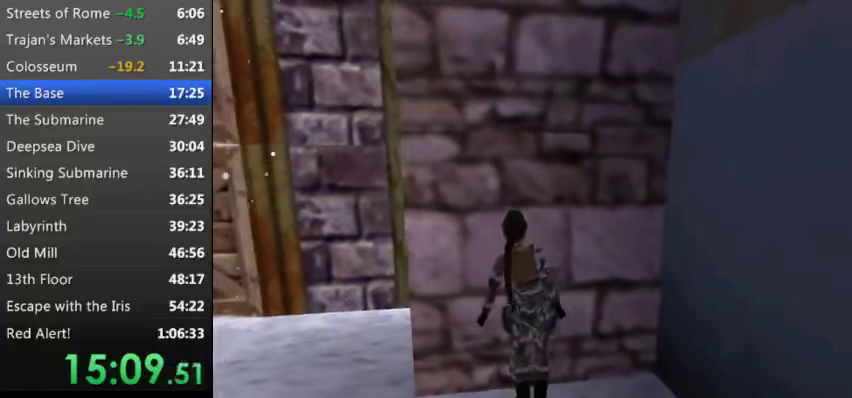
{"keys": ["w"], "events": [[66, "w", "down"], [100, "w", "up"], [200, "w", "down"], [233, "w", "up"], [300, "w", "down"], [400, "w", "up"], [466, "w", "down"]]}
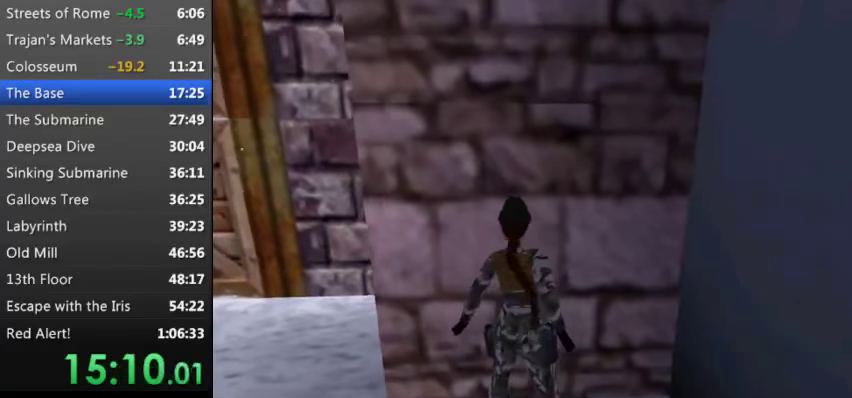
{"keys": [], "events": [[33, "w", "up"], [133, "w", "down"], [166, "w", "up"], [266, "w", "down"], [400, "w", "up"]]}
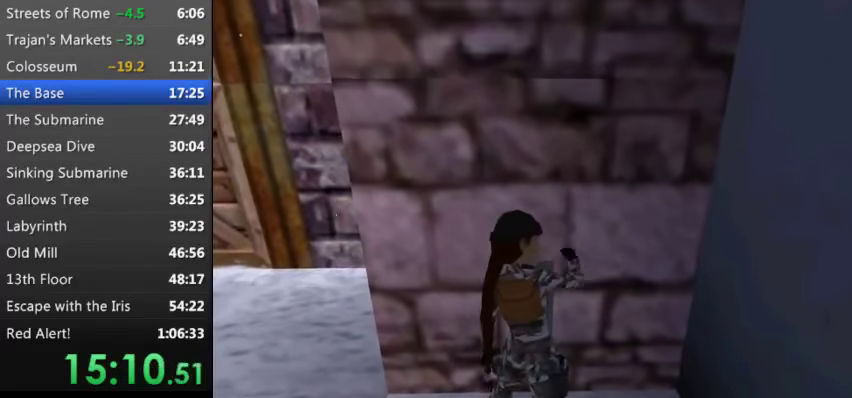
{"keys": [], "events": []}
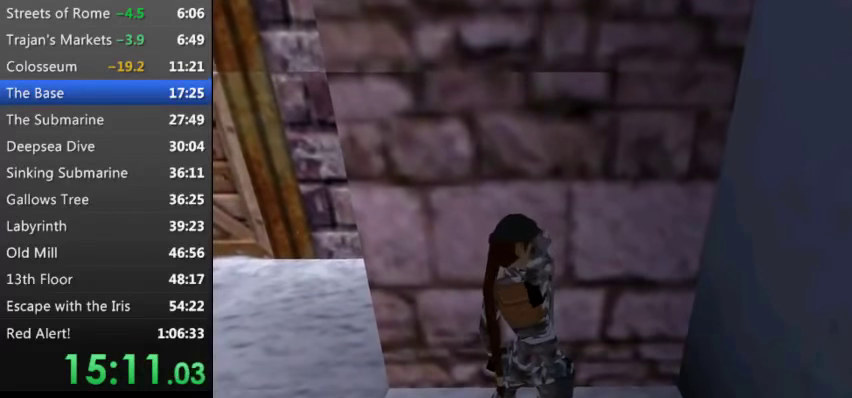
{"keys": ["0"], "events": [[466, "0", "down"]]}
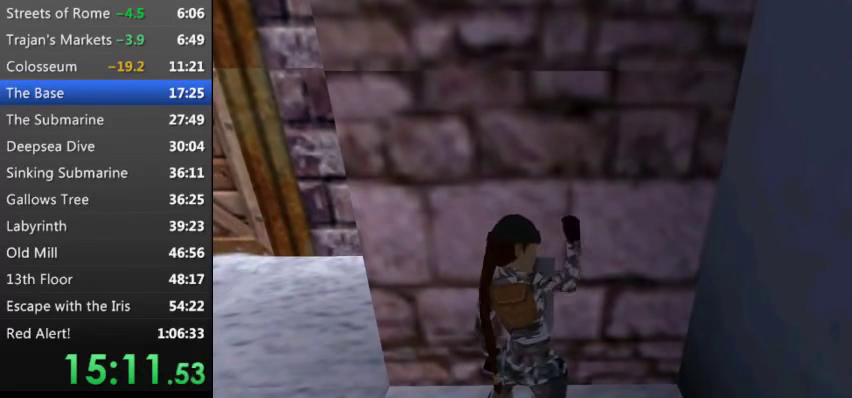
{"keys": [], "events": [[66, "0", "up"], [166, "0", "down"], [266, "0", "up"]]}
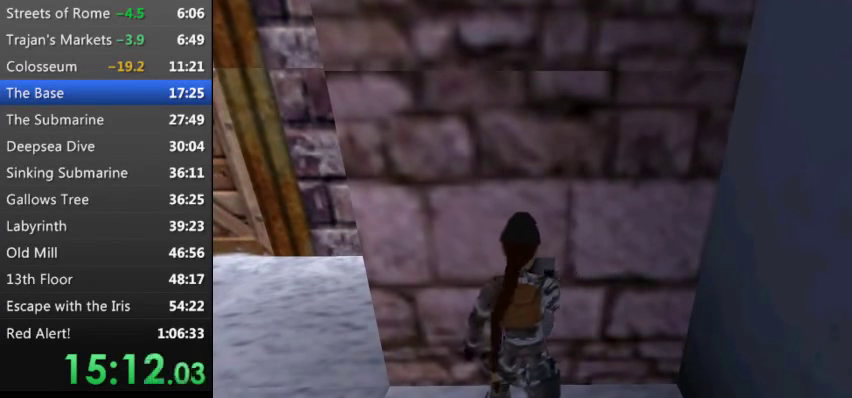
{"keys": [], "events": []}
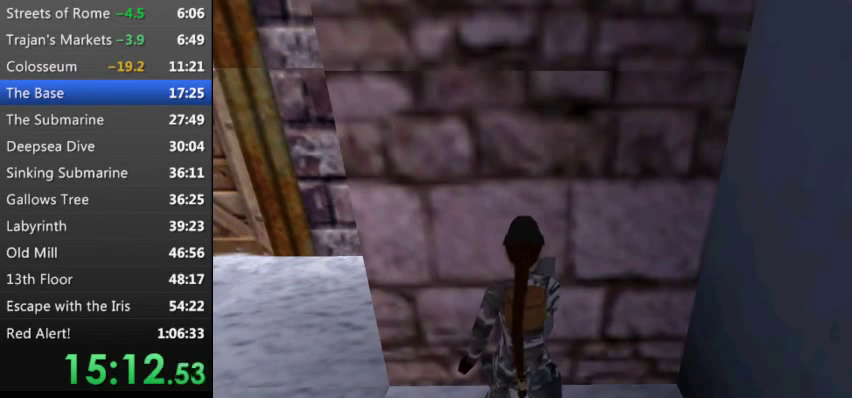
{"keys": ["right"], "events": [[433, "right", "down"]]}
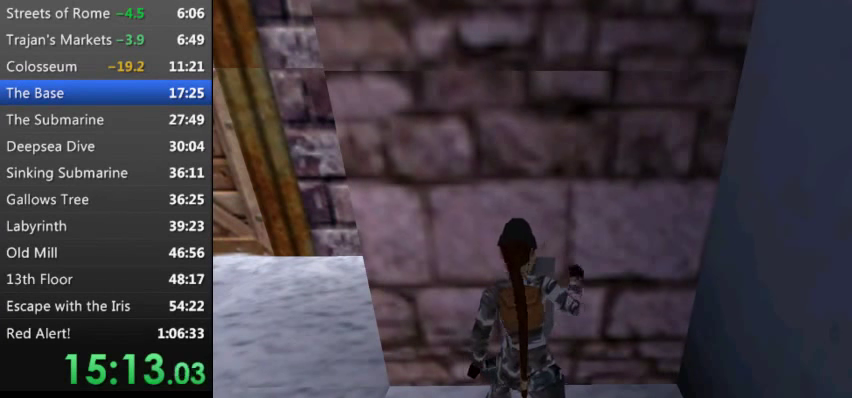
{"keys": ["right"], "events": []}
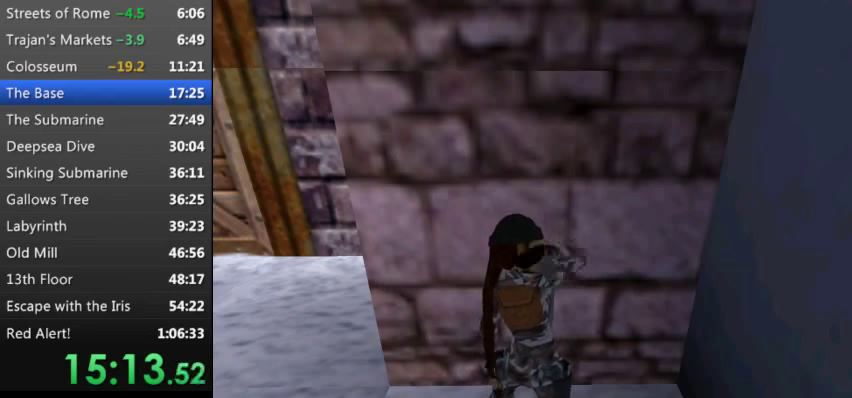
{"keys": ["right"], "events": []}
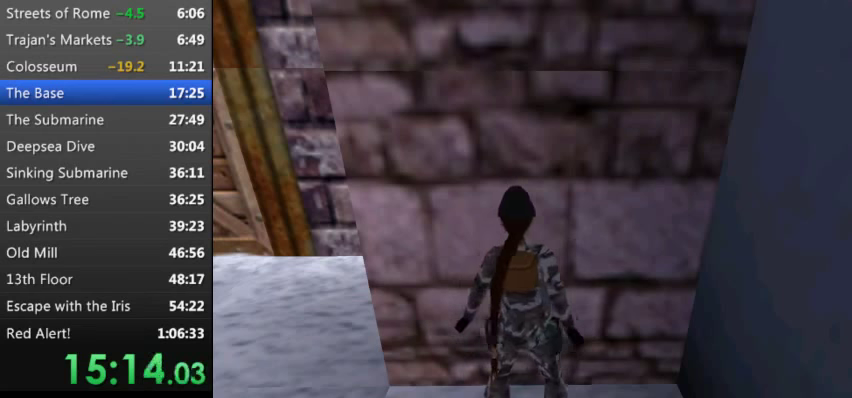
{"keys": ["right"], "events": []}
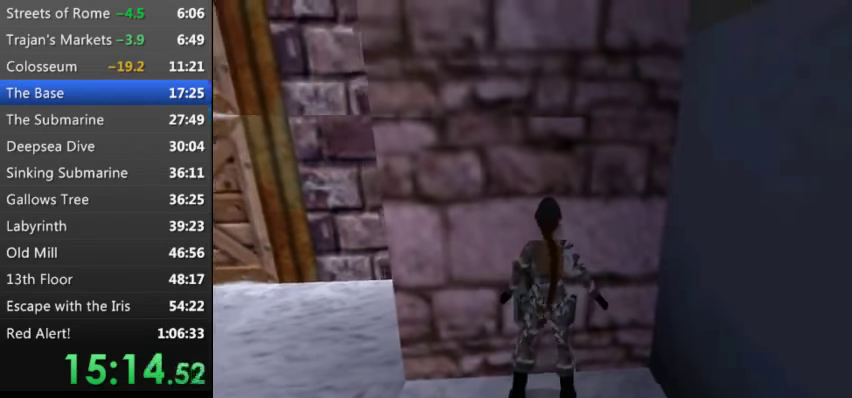
{"keys": ["right"], "events": []}
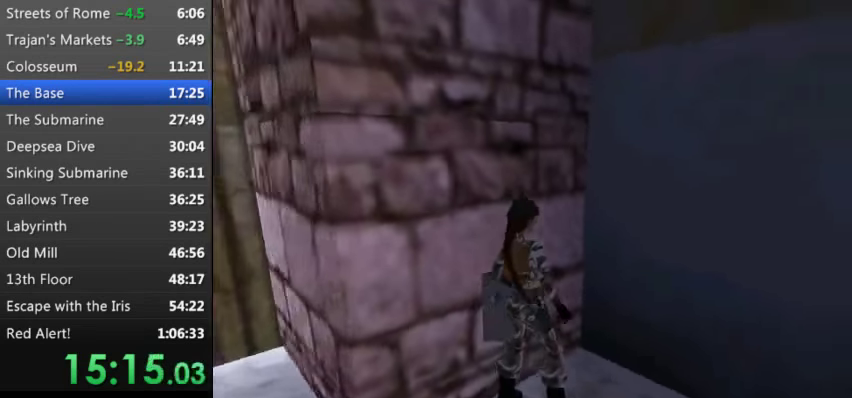
{"keys": ["left", "up"], "events": [[34, "up", "down"], [300, "right", "up"], [400, "left", "down"]]}
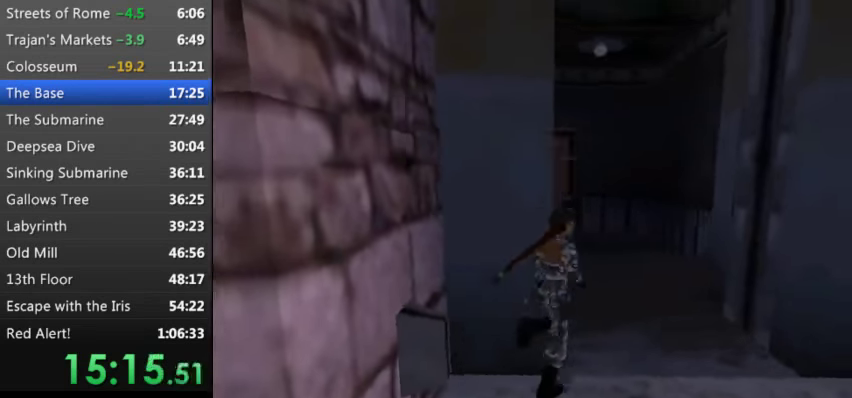
{"keys": ["left", "t", "up"], "events": [[500, "t", "down"]]}
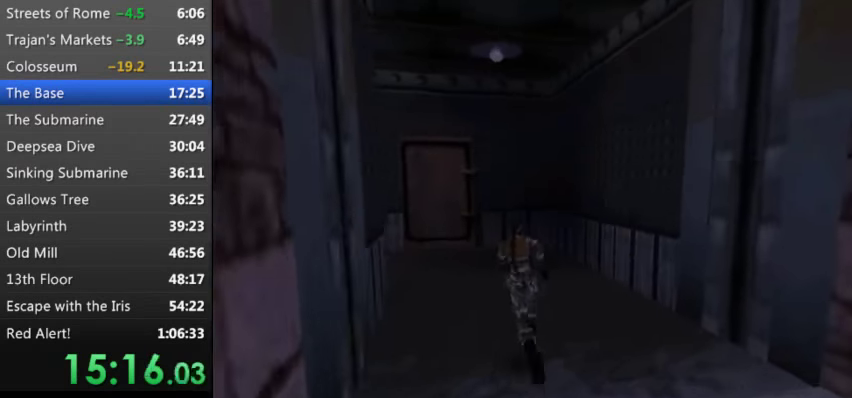
{"keys": ["left", "t", "up"], "events": [[67, "left", "up"], [200, "left", "down"]]}
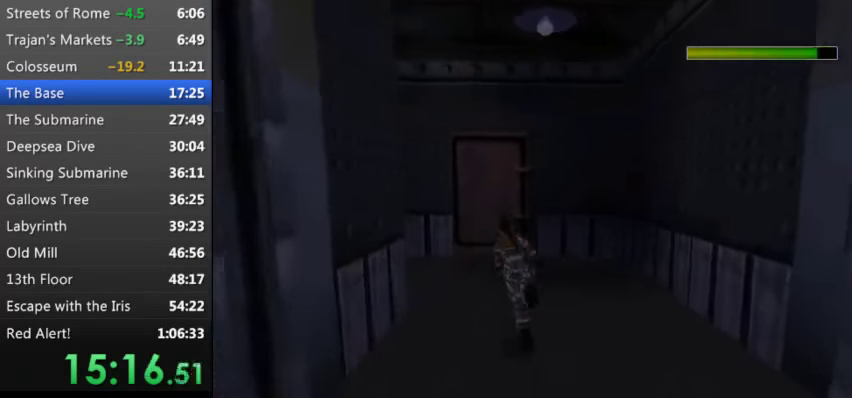
{"keys": ["left", "t", "up"], "events": []}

*What is being asked*: Write every entry out again exactly, dropping the pictures.

*Answer section*:
{"keys": ["w"], "events": [[66, "w", "down"], [100, "w", "up"], [200, "w", "down"], [233, "w", "up"], [300, "w", "down"], [400, "w", "up"], [466, "w", "down"]]}
{"keys": [], "events": [[33, "w", "up"], [133, "w", "down"], [166, "w", "up"], [266, "w", "down"], [400, "w", "up"]]}
{"keys": [], "events": []}
{"keys": ["0"], "events": [[466, "0", "down"]]}
{"keys": [], "events": [[66, "0", "up"], [166, "0", "down"], [266, "0", "up"]]}
{"keys": [], "events": []}
{"keys": ["right"], "events": [[433, "right", "down"]]}
{"keys": ["right"], "events": []}
{"keys": ["right"], "events": []}
{"keys": ["right"], "events": []}
{"keys": ["right"], "events": []}
{"keys": ["left", "up"], "events": [[34, "up", "down"], [300, "right", "up"], [400, "left", "down"]]}
{"keys": ["left", "t", "up"], "events": [[500, "t", "down"]]}
{"keys": ["left", "t", "up"], "events": [[67, "left", "up"], [200, "left", "down"]]}
{"keys": ["left", "t", "up"], "events": []}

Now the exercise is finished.